February 06, 2017

ATSDR…A New Role under the Clean Air Act?

Posted on February 6, 2017 by Todd E. Palmer

In recent months, the Agency for Toxic Substances and Disease Registry (ATSDR) and the “minimal risk levels” (MRLs) established by ATSDR have played a direct role in EPA’s efforts to regulate stationary sources under the Clean Air Act. The ATSDR is an advisory agency created by CERCLA in 1980 to help EPA assess health hazards associated with Superfund Sites. ATSDR’s role was expanded by the 1984 RCRA Amendments to assess risks from hazardous substance releases at landfills and surface impoundments. In 1986 SARA further expanded ATSDR’s responsibilities under CERCLA to assess the health impacts of hazardous substance releases. 

In response to its CERCLA mandate, ATSDR has developed MRLs which define the level of daily human exposure to a hazardous substance release that is likely to result in no appreciable risk of an adverse non-cancer health effect.  MRLs are designed to be a screening tool and are not intended to identify levels that would trigger cleanup or other action.  As a result, exposure to a hazardous substance above an MRL does not necessarily mean that adverse health effects will occur. Rather, MRLs “are set below levels that, based on current information, might cause adverse health effects in the people most sensitive to such substance-induced effect.” 

In comparison to the MRLs developed under CERCLA, there are two sets of standards established by EPA under the federal Clean Air Act to address health impacts from air emissions.  One of these is the National Ambient Air Quality Standards (“NAAQS”) which define the concentration of a criteria pollutant in ambient air deemed to be protective of human health.  State implementation plans are designed to achieve compliance with NAAQS.  Likewise, the air emissions from permitted stationary sources are analyzed to ensure consistency with NAAQS.  NAAQS are developed through a rigorous process that solicits input from the scientific community and public at large, and are promulgated as rules which are invariably subject to legal challenge and judicial review.  

EPA also establishes emission limitations under Section 112 of the Clean Air Act to control toxic air emissions.  These standards limit the emissions of hazardous air pollutants from specified categories of stationary sources.  EPA assesses the risk to public health and the environment that remains after implementation of these limitations and must promulgate new health based standards to mitigate those residual risks.

In recent months EPA has moved beyond the NAAQS and toxic air pollutant standards to rely upon the ATSDR and its MRLs in identifying the allowable, and ostensibly enforceable, concentration of pollutants in ambient air under the Clean Air Act. 

In one case, EPA asked ATSDR to evaluate the ambient air quality surrounding a stationary source.  ATSDR concluded that the monitored concentrations of manganese from that source exceeded the pollutant’s MRL.  Based on this finding, US DOJ filed a civil complaint against the facility.  One of the claims alleged that the monitored manganese concentrations presented an imminent and substantial endangerment to public health and that injunctive action was necessary under Section 303 of the Clean Air Act. The complaint requested a judicial order requiring installation of fence-line air monitors and implementation by the source of all measures necessary to prevent exceedance of the MRL for manganese at those monitors. In effect, EPA identified the MRL as the allowable concentration of manganese to be emitted under the Clean Air Act.  The case has settled.

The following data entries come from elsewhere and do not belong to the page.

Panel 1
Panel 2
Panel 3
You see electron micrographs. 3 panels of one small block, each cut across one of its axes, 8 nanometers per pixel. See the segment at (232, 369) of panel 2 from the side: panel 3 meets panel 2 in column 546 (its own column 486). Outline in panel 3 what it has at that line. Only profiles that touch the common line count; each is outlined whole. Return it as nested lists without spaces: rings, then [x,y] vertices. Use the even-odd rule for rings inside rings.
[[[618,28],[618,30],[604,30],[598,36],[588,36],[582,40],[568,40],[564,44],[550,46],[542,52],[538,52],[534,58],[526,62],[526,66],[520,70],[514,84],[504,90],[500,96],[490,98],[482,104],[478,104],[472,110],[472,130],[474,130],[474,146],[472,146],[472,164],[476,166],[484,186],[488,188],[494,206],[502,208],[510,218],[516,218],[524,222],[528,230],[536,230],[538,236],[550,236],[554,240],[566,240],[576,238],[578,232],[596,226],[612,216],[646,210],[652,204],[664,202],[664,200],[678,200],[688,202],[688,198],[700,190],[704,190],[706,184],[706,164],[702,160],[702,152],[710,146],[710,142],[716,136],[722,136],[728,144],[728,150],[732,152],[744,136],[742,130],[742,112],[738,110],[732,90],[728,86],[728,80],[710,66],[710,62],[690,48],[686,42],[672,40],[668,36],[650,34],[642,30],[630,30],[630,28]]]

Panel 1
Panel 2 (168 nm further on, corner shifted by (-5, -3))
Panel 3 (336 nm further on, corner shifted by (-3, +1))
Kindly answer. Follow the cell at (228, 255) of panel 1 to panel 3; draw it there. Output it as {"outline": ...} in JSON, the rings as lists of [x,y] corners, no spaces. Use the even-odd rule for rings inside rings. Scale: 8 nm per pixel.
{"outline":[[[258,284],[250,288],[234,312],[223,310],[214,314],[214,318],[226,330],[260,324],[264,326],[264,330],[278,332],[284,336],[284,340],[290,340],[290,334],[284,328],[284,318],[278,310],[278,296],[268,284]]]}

In other matters, EPA Region 5 utilized the information from an ATSDR health consultation to justify issuance of a Section 114 order under the Clean Air Act which required installation of fence-line PM10 monitors around a facility with outdoor storage piles where manganese emissions were also an issue.  The company refused to install the monitors and EPA filed a civil complaint seeking to enforce the Section 114 order. EPA sought summary judgment, relying in part upon an ATSDR finding that manganese concentrations in the ambient air surrounding a nearby facility exceeded the MRL.  The underlying ATSDR assessment also used PM10 Air Quality Guidelines (AQG) from the World Health Organization (WHO) to conclude that ambient PM10 concentrations might cause respiratory problems for sensitive individuals.  Notably, the WHO AQG are more conservative than the NAAQS (the WHO AQG for PM10 is 50 μg/m3 as a 24-hour mean, whereas the NAAQS for PM10 is 150 μg/m3 averaged over that same time period).  The case settled.

It’s worth noting that ATSDR has finalized approximately 150 inhalation based MRLscovering pollutants emitted by a broad range of industrial facilities.  However, I think it is safe to assume that stationary sources do not view MRLs as imposing any additional Clean Air Act strictures on their operations since the MRLs are not listed as applicable requirements in air permits.  Moreover, the Title I and V permitting programs do not require sources to perform dispersion modeling to ensure compliance with MRLs. 

It remains to be seen whether EPA under the new administration will continue to reach out to ATSDR and utilize the MRLs in addressing air pollutant emissions, particularly where such limits have never been vetted through a rulemaking process.   I wouldn’t bet on it.